Glyph bitmaps are 1-Bit horizontally packed bitmaps with tight fit bounding box (see image above). They are compressed by an ad-hoc run length algorithm. The bit array has
- m0 Bits (see font header) denoting the number of zeros
- m1 Bits (see font header) denoting the number of ones
- n Bits == 1 (to be counted) denoting the number of repetitions of the sequence and
- 1 Bit == 0 as stop marker for each sequence.
Run lengths go beyond lines. Glyph bitmaps don't contain end markers, since their widths and heights are known.
In contrast to some other GFX systems, the co-ordinates of the bounding boxes point to the right and upwards. For the most characters, x-offset is the horizontal distance between the very left pixel of the glyph and the left border, so in the picture above, the x-offset is quite exaggerated. y-offset is the vertical distance between baseline and the lowest pixel. For most glyphs without descender, it is equal to zero, for glyphs with descender, it is negative.
Generally, the font bounding box is the outline of all glyph bounding boxes, with all offsets taken into account. Due to some large glyphs (e.g. for '@' and '|'), the font bounding box can be quite large - larger than typical character pitch or line height.
There are some fonts, where the font bounding box is a bit larger than the outline of all contained glyphs. This happens, when glyphs are removed. However, this makes no difference in font decoding or display.
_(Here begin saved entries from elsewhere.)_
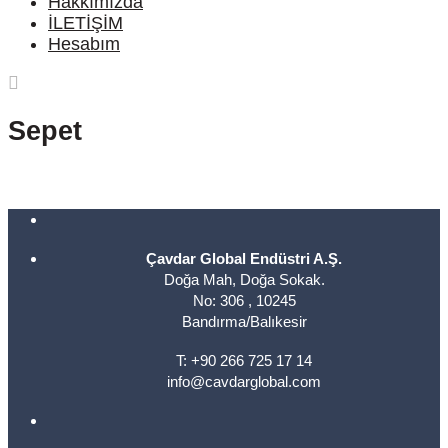
Hakkımızda
İLETİŞİM
Hesabım
Sepet
Çavdar Global Endüstri A.Ş.
Doğa Mah, Doğa Sokak.
No: 306 , 10245
Bandırma/Balıkesir
T: +90 266 725 17 14
info@cavdarglobal.com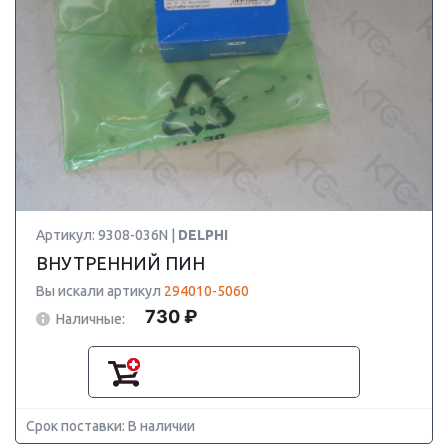
Артикул: 9308-036N |
DELPHI
ВНУТРЕННИЙ ПИН
Вы искали артикул
294010-5060
730 ₽
Наличные:
Срок поставки: В наличии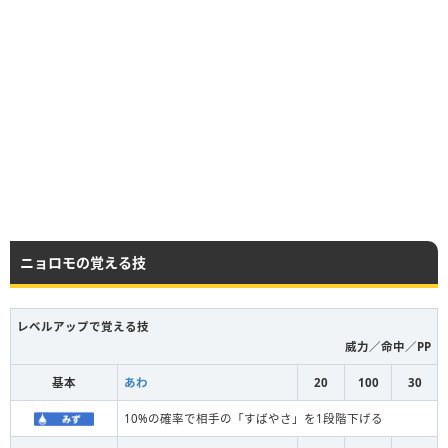
ニョロモの覚える技
レベルアップで覚える技
威力／命中／PP
基本
あわ
20
100
30
10%の確率で相手の「すばやさ」を1段階下げる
Fonts can be generated in different bounding box modes:
- [t=1]: Transparent mode. All glyph bounding boxes are tight fit. This generates minimal flash memory footprint.
- [h=2]: Height mode. All glyph bounding boxes are horizontally tight fit, but have the same height. This allows overwriting text lines without clearing.
- [m=3]: Monospaced mode. All glyph bounding boxes have the same size, which is equal to font bounding box size.
Bounding box mode is the second last character of the font name (see font names).
For tabular data, the height of the font bounding box is a valid choice for the line pitch. For plain text, Ascents and descent of 'A', 'g' and '(', which are provided by the font header, can serve as base for typographically correct line pitch.
Horizontal pitch after each glyph is provided by the glyph header data.
No preparations for kerning have been taken. Advanced kerning could be implemented either manually by counting white space between glyphs in display memory and for calculating of kerning correction, or using kerning information, which is available for some BDF fonts, but exported in a separate file. However, one should avoid kerning on LCD screens for better readability.
For calculation of line breaks, the width and x-offset of the glyph bounding box are suitable.
Glyph data (glyph header data as well as glyph bitmap) is stored in bit arrays independent of byte boundaries to minimize flash memory footprint (see section Glyph Data ). Each data can be accessed independently and stateless, since all offsets are provided by the font header. However, the decoder functions are designed to decode all glyph data in fixed sequence to increase efficiency.
A state variable of type u8g2_font_decode_t contains decoder state as well as decoded glyph header data. The functions u8g2_font_decode_get_unsigned_bits and u8g2_font_decode_get_signed_bits fetch the byte-independent data, store it to standard fixed-width integer types and update the decoder state variable.